→ **Instruksi Tugas**: Menurut teks tentang CEDAW, pada tahun berapa hak asasi perempuan diterima sebagai bagian dari hak asasi manusia universal? Tolong jawab dengan singkat.

→ **Teks**:

Subscribe:

Selasa, 06 November 2012

gender dan pembangunan CEDAW



GENDER DAN PEMBANGUNAN
CEDAW (CONVENTION ON THE ELIMINATION OF ALL FORMS OF DISCRIMANATION AGAINST WOMEN)


Penandatanganan CEDAW pada tahun 1979 dan pemberlakuannya pada tahun 1981 hanya merupakan gagasan tentang pengakuan persamaan bagi perempuan. Diperlukan satu dasawarsa lagi bagi diterimanya dan deklarasi hak-hak perempuan sebagai hak asasi manusia oleh negara. Baru pada tahun 1993 hak asasi perempuan diterima sebagai "bagian yang tidak dapat dicabut/dibatalkan (inalienable), integral dan tidak dapat dipisahkan (indivisible) dari hak asasi manusia universal" yang "harus merupakan bagian integral kegiatan hak asasi manusia Perserikatan Bangsa Bangsa.

[Butir data]
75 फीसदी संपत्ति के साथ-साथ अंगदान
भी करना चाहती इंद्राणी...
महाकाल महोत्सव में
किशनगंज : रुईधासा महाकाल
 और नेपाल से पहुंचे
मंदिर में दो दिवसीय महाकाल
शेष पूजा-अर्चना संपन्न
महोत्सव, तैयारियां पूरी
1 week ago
...
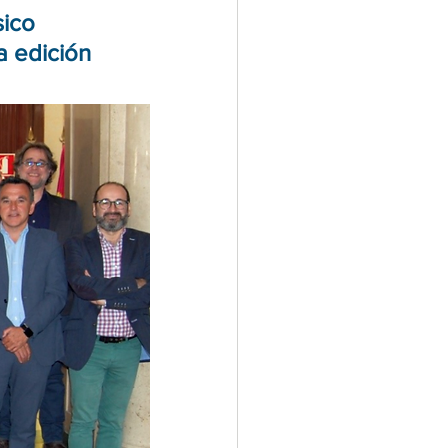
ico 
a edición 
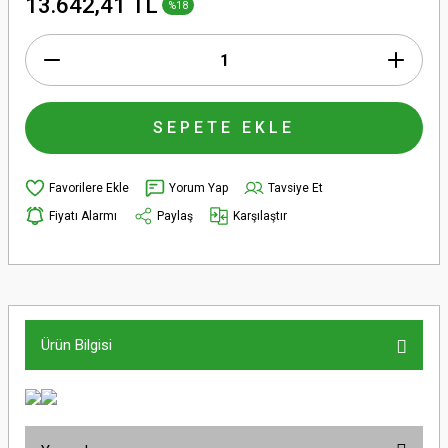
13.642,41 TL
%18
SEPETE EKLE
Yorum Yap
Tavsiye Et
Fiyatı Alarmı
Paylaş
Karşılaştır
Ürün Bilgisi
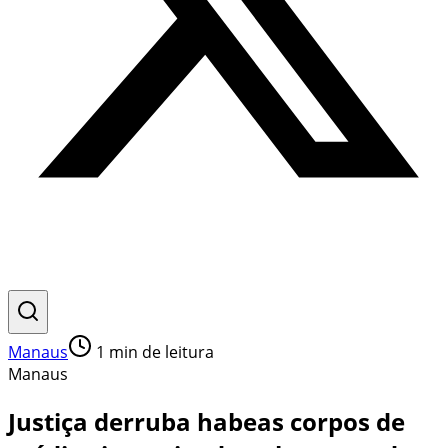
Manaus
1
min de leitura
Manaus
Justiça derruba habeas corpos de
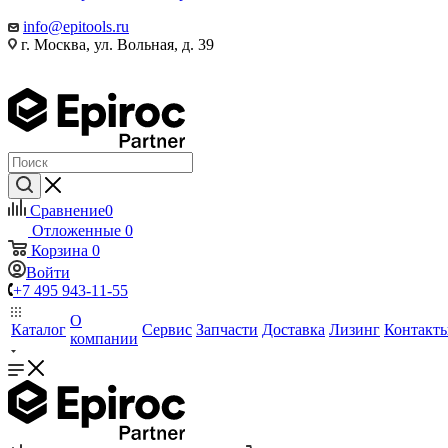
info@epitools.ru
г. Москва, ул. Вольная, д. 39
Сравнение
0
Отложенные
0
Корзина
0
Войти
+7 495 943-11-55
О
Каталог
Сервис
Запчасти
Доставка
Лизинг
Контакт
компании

→ **Jawaban yang Diharapkan**: Pada tahun 1993.